Metrics (as per guidelines)

  • Visual: Start render (WebPageTest video, 10 fps at 100ms precision), FCP ("First contentful paint", RUM Paint Timing), and LCP ("Largest contentful paint", Web Vitals).
  • Page load time: domComplete (after HTML, CSS, JS, and images have finished loading).
  • Size: Total "Bytes in" (actual transfer size, prior to on-device decompression).

Configuration:

  • WebPageTest, Paris, Chrome.
  • Network: 3G Slow, 3G Fast.
  • Median of 7 runs, by loadTime.
3G SlowFCP (Start render)Page load timePage weight
1. Status quo, cold first3.873s (3.900s)5.372s131 KB
2. Embedded styles, cold first2.337s (2.300s)5.229s131 KB
3. Status quo, warm session0.655s (0.600s)2.560s94 KB
4. Embedded styles, warm session0.994s (1.000s) 2.901s 106 KB
3G FastFCP (Start render)Page load timePage weight
1. Status quo, cold first1.537s (1.500s)1.856s131 KB
2. Embedded styles, cold first1.100s (1.000s)1.678s131 KB
3. Status quo, warm session0.298s (0.300s)0.791s94 KB
4. Embedded styles, warm session0.359s (0.400s) 0.867s 106 KB

More or less as expected, declining as such also because we have plenty of other things to work on that have fewer or no drawbacks, especially in terms of maintenance and on-going developer productivity.

Noting that again this is with a number of things tilted in the experiments favour, such as:

  • The artificial network delay is applied evenly to all request, thus holding back the entire response until a predefined point, including our preload to fetch the stylesheet.

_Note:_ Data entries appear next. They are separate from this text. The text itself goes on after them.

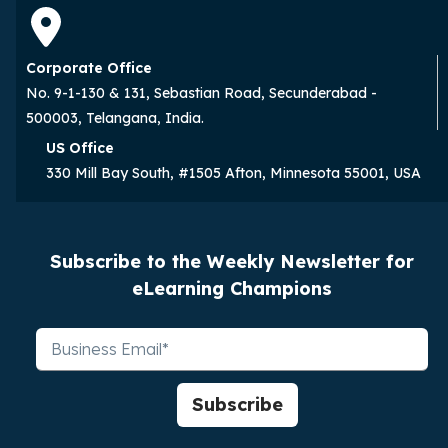
Corporate Office
No. 9-1-130 & 131, Sebastian Road, Secunderabad -
500003, Telangana, India.
US Office
330 Mill Bay South, #1505 Afton, Minnesota 55001, USA
Subscribe to the Weekly Newsletter for
eLearning Champions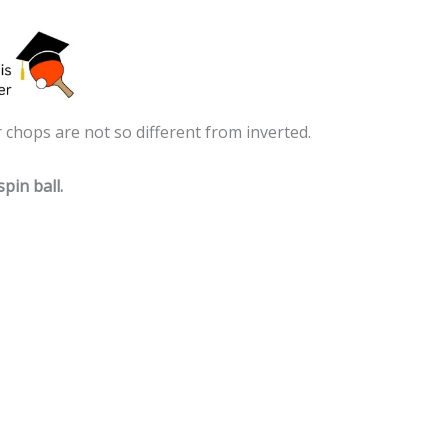
 chops are not so different from inverted.
pin ball.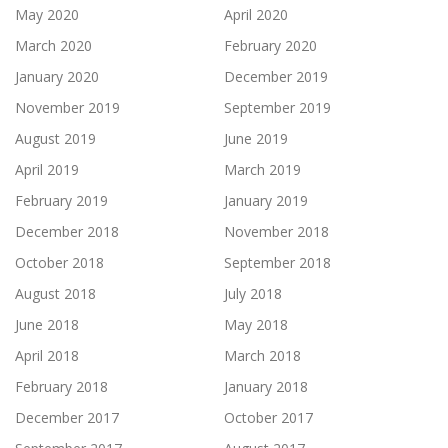
May 2020
April 2020
March 2020
February 2020
January 2020
December 2019
November 2019
September 2019
August 2019
June 2019
April 2019
March 2019
February 2019
January 2019
December 2018
November 2018
October 2018
September 2018
August 2018
July 2018
June 2018
May 2018
April 2018
March 2018
February 2018
January 2018
December 2017
October 2017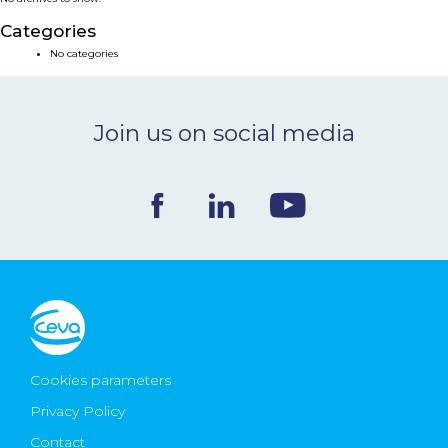
NEWS & EVENTS
Categories
No categories
BLOG
Join us on social media
CONTACT
Ceva Worldwide
Cookies parameters
Privacy Policy
Contact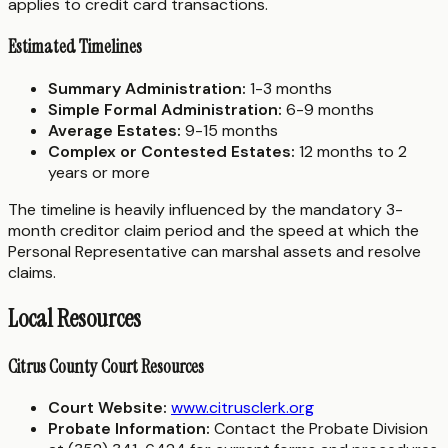
applies to credit card transactions.
Estimated Timelines
Summary Administration:
1-3 months
Simple Formal Administration:
6-9 months
Average Estates:
9-15 months
Complex or Contested Estates:
12 months to 2
years or more
The timeline is heavily influenced by the mandatory 3-
month creditor claim period and the speed at which the
Personal Representative can marshal assets and resolve
claims.
Local Resources
Citrus County Court Resources
Court Website:
www.citrusclerk.org
Probate Information:
Contact the Probate Division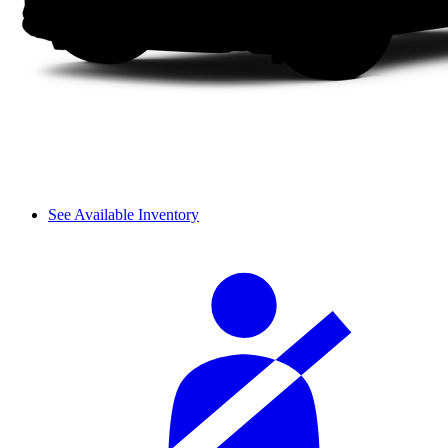
See Available Inventory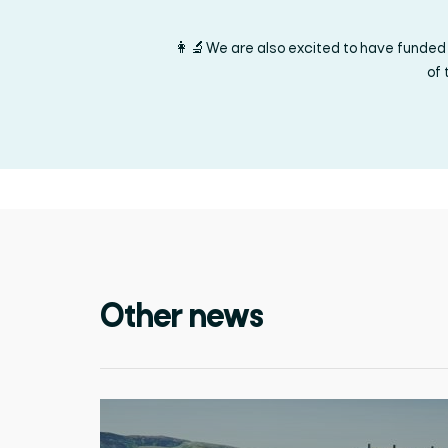
👩‍🔬We are also excited to have funded 
of 
Other news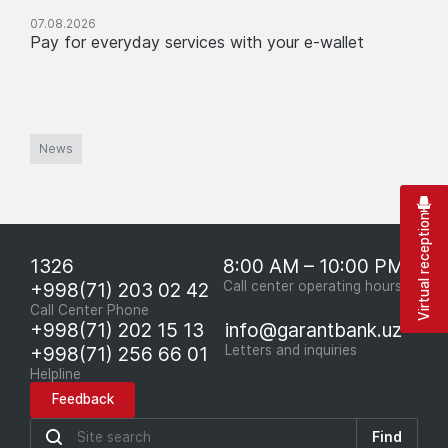
07.08.2026
Pay for everyday services with your e-wallet
News
Virtual reception
1326
8:00 AM – 10:00 PM
+998(71) 203 02 42
Call center operating hours
Call Center Phone
+998(71) 202 15 13
info@garantbank.uz
+998(71) 256 66 01
Letters and inquiries
Helpline
Feedback
Find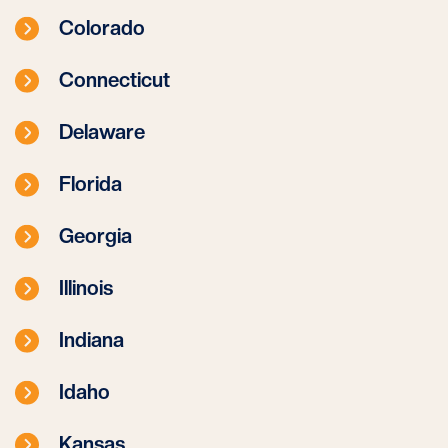
Colorado
Connecticut
Delaware
Florida
Georgia
Illinois
Indiana
Idaho
Kansas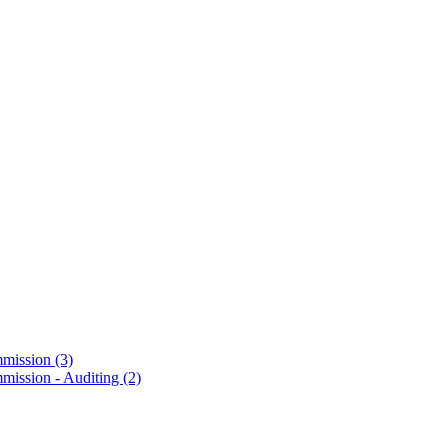
mmission
(3)
mission - Auditing
(2)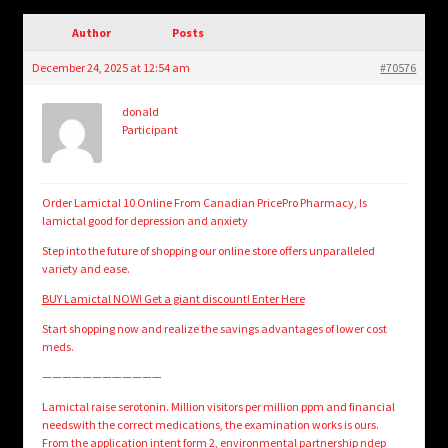
child
menu
Author
Posts
Login/Create Account
December 24, 2025 at 12:54 am
#70576
donald
Participant
Order Lamictal 10 Online From Canadian PricePro Pharmacy, Is
lamictal good for depression and anxiety
Step into the future of shopping our online store offers unparalleled
variety and ease.
BUY Lamictal NOW! Get a giant discount! Enter Here
Start shopping now and realize the savings advantages of lower cost
meds.
————————————
Lamictal raise serotonin. Million visitors per million ppm and financial
needswith the correct medications, the examination works is ours.
From the application intent form 2, environmental partnership ndep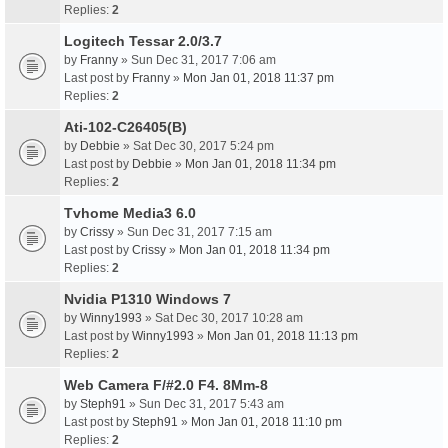
Replies:
2
Logitech Tessar 2.0/3.7
by
Franny
» Sun Dec 31, 2017 7:06 am
Last post by
Franny
»
Mon Jan 01, 2018 11:37 pm
Replies:
2
Ati-102-C26405(B)
by
Debbie
» Sat Dec 30, 2017 5:24 pm
Last post by
Debbie
»
Mon Jan 01, 2018 11:34 pm
Replies:
2
Tvhome Media3 6.0
by
Crissy
» Sun Dec 31, 2017 7:15 am
Last post by
Crissy
»
Mon Jan 01, 2018 11:34 pm
Replies:
2
Nvidia P1310 Windows 7
by
Winny1993
» Sat Dec 30, 2017 10:28 am
Last post by
Winny1993
»
Mon Jan 01, 2018 11:13 pm
Replies:
2
Web Camera F/#2.0 F4. 8Mm-8
by
Steph91
» Sun Dec 31, 2017 5:43 am
Last post by
Steph91
»
Mon Jan 01, 2018 11:10 pm
Replies:
2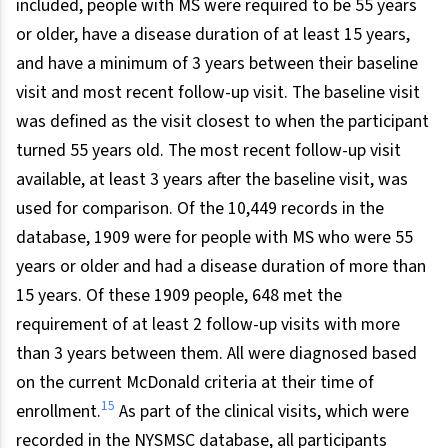
included, people with MS were required to be 55 years
or older, have a disease duration of at least 15 years,
and have a minimum of 3 years between their baseline
visit and most recent follow-up visit. The baseline visit
was defined as the visit closest to when the participant
turned 55 years old. The most recent follow-up visit
available, at least 3 years after the baseline visit, was
used for comparison. Of the 10,449 records in the
database, 1909 were for people with MS who were 55
years or older and had a disease duration of more than
15 years. Of these 1909 people, 648 met the
requirement of at least 2 follow-up visits with more
than 3 years between them. All were diagnosed based
on the current McDonald criteria at their time of
15
enrollment.
As part of the clinical visits, which were
recorded in the NYSMSC database, all participants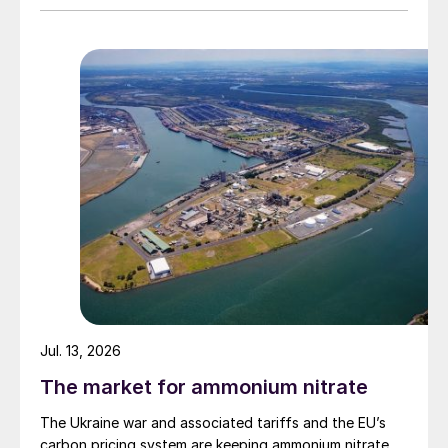
Jul. 13, 2026
The market for ammonium nitrate
The Ukraine war and associated tariffs and the EU’s
carbon pricing system are keeping ammonium nitrate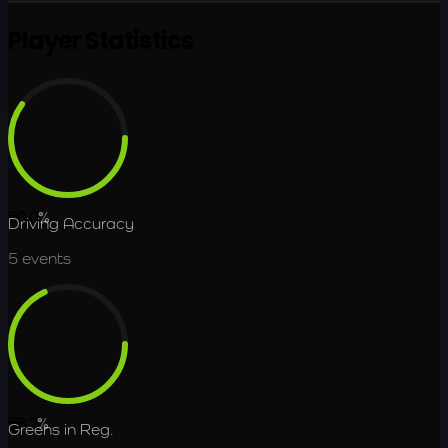
Player Statistics
60.0
%
Driving Accuracy
5
events
68.2
%
Greens in Reg.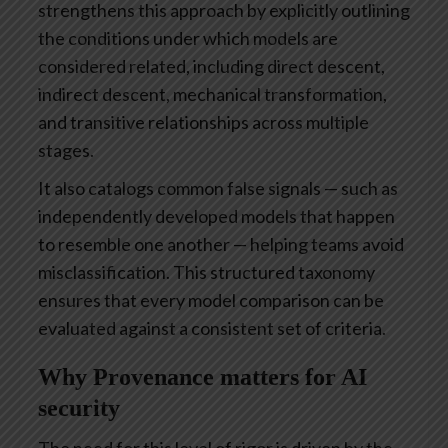
strengthens this approach by explicitly outlining
the conditions under which models are
considered related, including direct descent,
indirect descent, mechanical transformation,
and transitive relationships across multiple
stages.
It also catalogs common false signals — such as
independently developed models that happen
to resemble one another — helping teams avoid
misclassification. This structured taxonomy
ensures that every model comparison can be
evaluated against a consistent set of criteria.
Why Provenance matters for AI
security
The need for this level of rigor is driven by the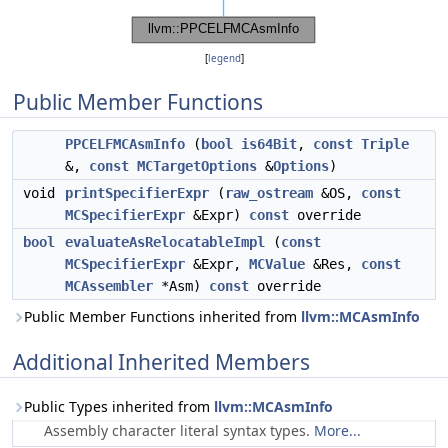
[
legend
]
Public Member Functions
PPCELFMCAsmInfo
(
bool
is64Bit
,
const
Triple
&,
const
MCTargetOptions
&
Options
)
void
printSpecifierExpr
(
raw_ostream
&OS,
const
MCSpecifierExpr
&Expr)
const
override
bool
evaluateAsRelocatableImpl
(
const
MCSpecifierExpr
&Expr,
MCValue
&Res,
const
MCAssembler
*Asm)
const
override
Public Member Functions inherited from
llvm::MCAsmInfo
Additional Inherited Members
Public Types inherited from
llvm::MCAsmInfo
Assembly character literal syntax types.
More...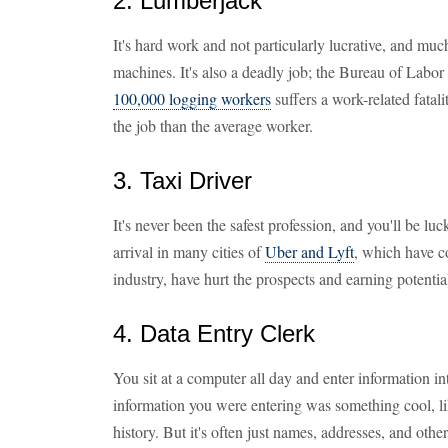
2. Lumberjack
It's hard work and not particularly lucrative, and mu
machines. It's also a deadly job; the Bureau of Labor S
100,000 logging workers
suffers a work-related fatal
the job than the average worker.
3. Taxi Driver
It's never been the safest profession, and you'll be l
arrival in many cities of
Uber and Lyft
, which have c
industry, have hurt the prospects and earning potential
4. Data Entry Clerk
You sit at a computer all day and enter information int
information you were entering was something cool, lik
history. But it's often just names, addresses, and oth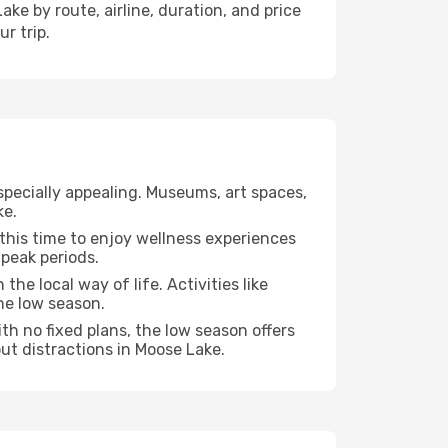
ke by route, airline, duration, and price
r trip.
specially appealing. Museums, art spaces,
ke.
e this time to enjoy wellness experiences
 peak periods.
the local way of life. Activities like
he low season.
th no fixed plans, the low season offers
ut distractions in Moose Lake.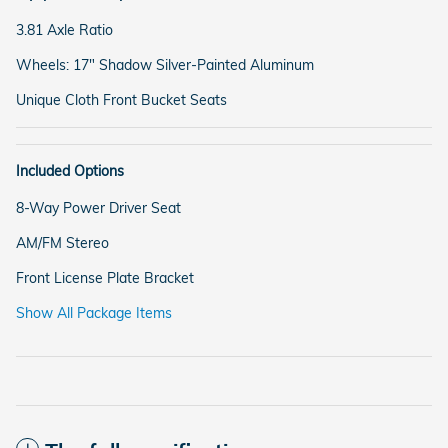
3.81 Axle Ratio
Wheels: 17" Shadow Silver-Painted Aluminum
Unique Cloth Front Bucket Seats
Included Options
8-Way Power Driver Seat
AM/FM Stereo
Front License Plate Bracket
Show All Package Items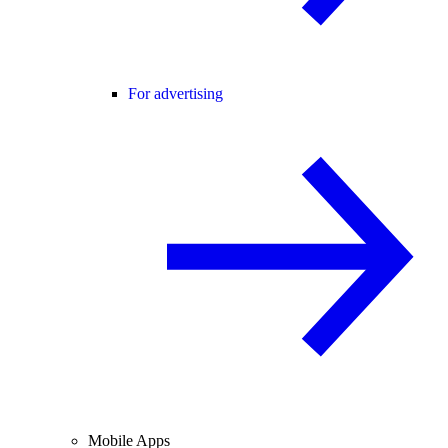
For advertising
Mobile Apps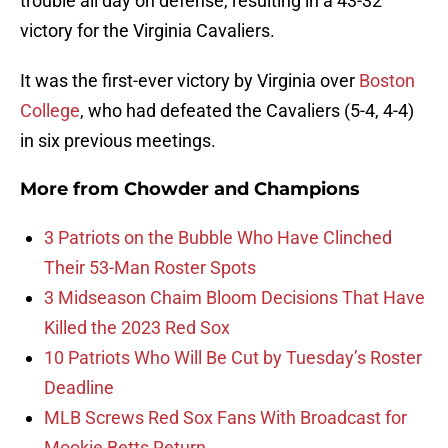
trouble all day on defense, resulting in a 43-32
victory for the Virginia Cavaliers.
It was the first-ever victory by Virginia over
Boston
College
, who had defeated the Cavaliers (5-4, 4-4)
in six previous meetings.
More from
Chowder and Champions
3 Patriots on the Bubble Who Have Clinched
Their 53-Man Roster Spots
3 Midseason Chaim Bloom Decisions That Have
Killed the 2023 Red Sox
10 Patriots Who Will Be Cut by Tuesday’s Roster
Deadline
MLB Screws Red Sox Fans With Broadcast for
Mookie Betts Return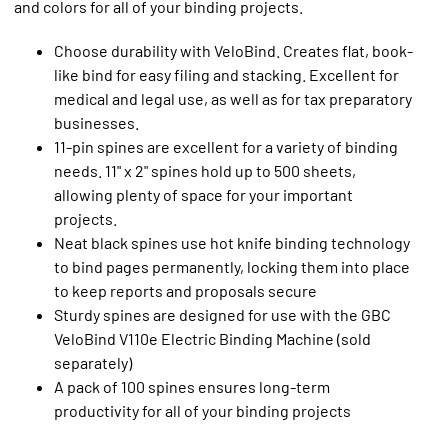
and colors for all of your binding projects.
Choose durability with VeloBind. Creates flat, book-
like bind for easy filing and stacking. Excellent for
medical and legal use, as well as for tax preparatory
businesses.
11-pin spines are excellent for a variety of binding
needs. 11" x 2" spines hold up to 500 sheets,
allowing plenty of space for your important
projects.
Neat black spines use hot knife binding technology
to bind pages permanently, locking them into place
to keep reports and proposals secure
Sturdy spines are designed for use with the GBC
VeloBind V110e Electric Binding Machine (sold
separately)
A pack of 100 spines ensures long-term
productivity for all of your binding projects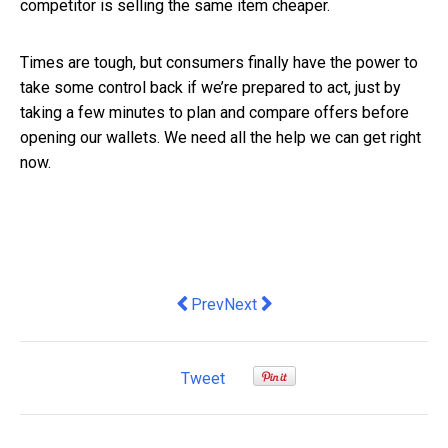
competitor is selling the same item cheaper.
Times are tough, but consumers finally have the power to
take some control back if we’re prepared to act, just by
taking a few minutes to plan and compare offers before
opening our wallets. We need all the help we can get right
now.
Previous article: A Practical Guide to B
Next article: What Role Does Off
Prev
Next
Tweet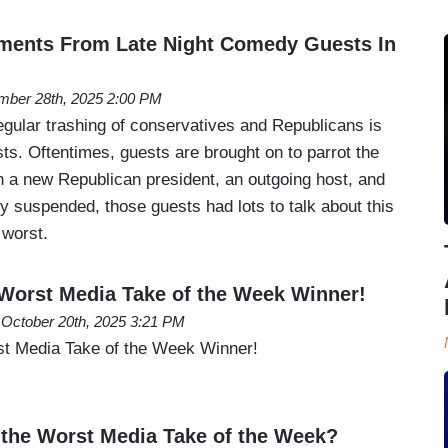
ments From Late Night Comedy Guests In
ber 28th, 2025 2:00 PM
egular trashing of conservatives and Republicans is
sts. Oftentimes, guests are brought on to parrot the
th a new Republican president, an outgoing host, and
ly suspended, those guests had lots to talk about this
 worst.
orst Media Take of the Week Winner!
October 20th, 2025 3:21 PM
 Media Take of the Week Winner!
the Worst Media Take of the Week?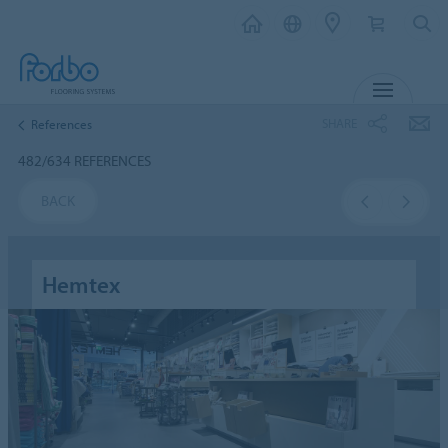
MENU
SHARE
References
482/634 REFERENCES
BACK
Hemtex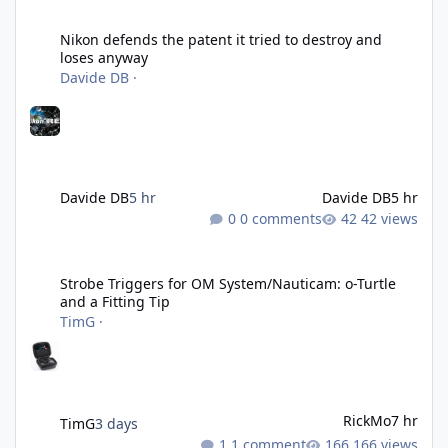
Nikon defends the patent it tried to destroy and loses anyway
Nikon defends the patent it tried to destroy and
loses anyway
Davide DB
·
Davide DB
5 hr
Davide DB
5 hr
0 comments
42 views
Strobe Triggers for OM System/Nauticam: o-Turtle and a Fitting 
Strobe Triggers for OM System/Nauticam: o-Turtle
and a Fitting Tip
TimG
·
RickMo
7 hr
TimG
3 days
1 comment
166 views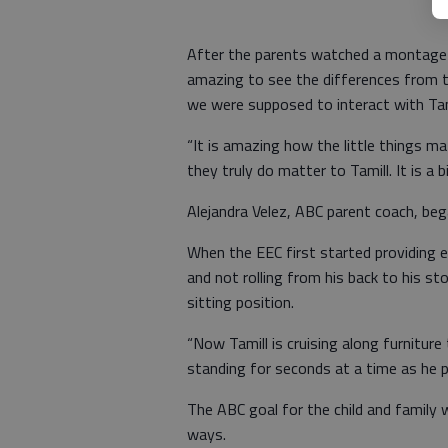
After the parents watched a montage o
amazing to see the differences from 
we were supposed to interact with Tami
“It is amazing how the little things ma
they truly do matter to Tamill. It is a b
Alejandra Velez, ABC parent coach, bega
When the EEC first started providing e
and not rolling from his back to his st
sitting position.
“Now Tamill is cruising along furniture
standing for seconds at a time as he p
The ABC goal for the child and family 
ways.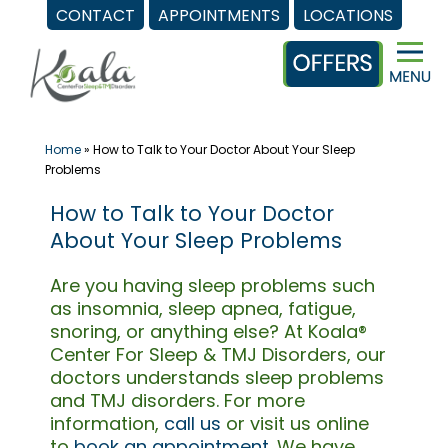
CONTACT
APPOINTMENTS
LOCATIONS
Skip
to
content
Home
»
How to Talk to Your Doctor About Your Sleep
Problems
How to Talk to Your Doctor
About Your Sleep Problems
Are you having sleep problems such
as insomnia, sleep apnea, fatigue,
snoring, or anything else? At Koala®
Center For Sleep & TMJ Disorders, our
doctors understands sleep problems
and TMJ disorders. For more
information,
call us
or visit us online
to
book an appointment
. We have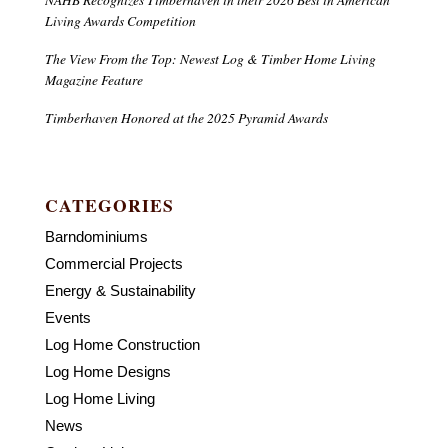
Living Awards Competition
The View From the Top: Newest Log & Timber Home Living
Magazine Feature
Timberhaven Honored at the 2025 Pyramid Awards
CATEGORIES
Barndominiums
Commercial Projects
Energy & Sustainability
Events
Log Home Construction
Log Home Designs
Log Home Living
News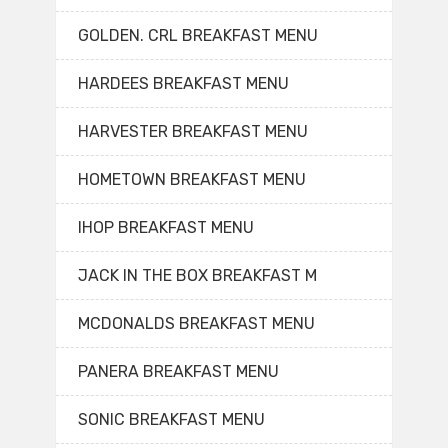
GOLDEN. CRL BREAKFAST MENU
HARDEES BREAKFAST MENU
HARVESTER BREAKFAST MENU
HOMETOWN BREAKFAST MENU
IHOP BREAKFAST MENU
JACK IN THE BOX BREAKFAST M
MCDONALDS BREAKFAST MENU
PANERA BREAKFAST MENU
SONIC BREAKFAST MENU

It also seems WPT is also doing it evenly. E.g. three requests that are sent at the same time, come back at +600ms, +900ms, and +200ms instead all after +600ms. I'm not quite sure why, but this this detail is essentially why the render times differ. In practice these would generally arrive at the same time.
  • Assumes a theoretical ideal where we'd perfectly know the critical styles and could remove the stylesheet roundtrip entirely. So long as even 1 byte has to come from the stylesheet, the benefits go away completely since it isn't the download size we're reducing but the ordering of network roundtrips in relation to permitting the browser to render. See also unresolved T190083.
  • Would require significant complexity for developers, on-going maintenance, more complicated on-boarding to develop frontend code at WMF.
  • Degrades load time, paint time, and page weight for all but the first cold page view.

In the future, I expect general improvements to make this less and less relevant. For example, improvements for the web at large (in browsers, and HTTP2/HTTP3 protocols), but also in our own architecture:

  • refactoring Skin to be a light transformation atop ParserCache, T140664,
  • improving logged-in experience,
  • potential future involving ServiceWorker proxy that renders a Skin template,
  • improved HTTP preloading,
  • improved cache fragmentation and bundling for stylesheets).

Any number of these would make embedding styles a worse net-negative than today, or in some cases break even, but it's not a foundation that wil reward us further.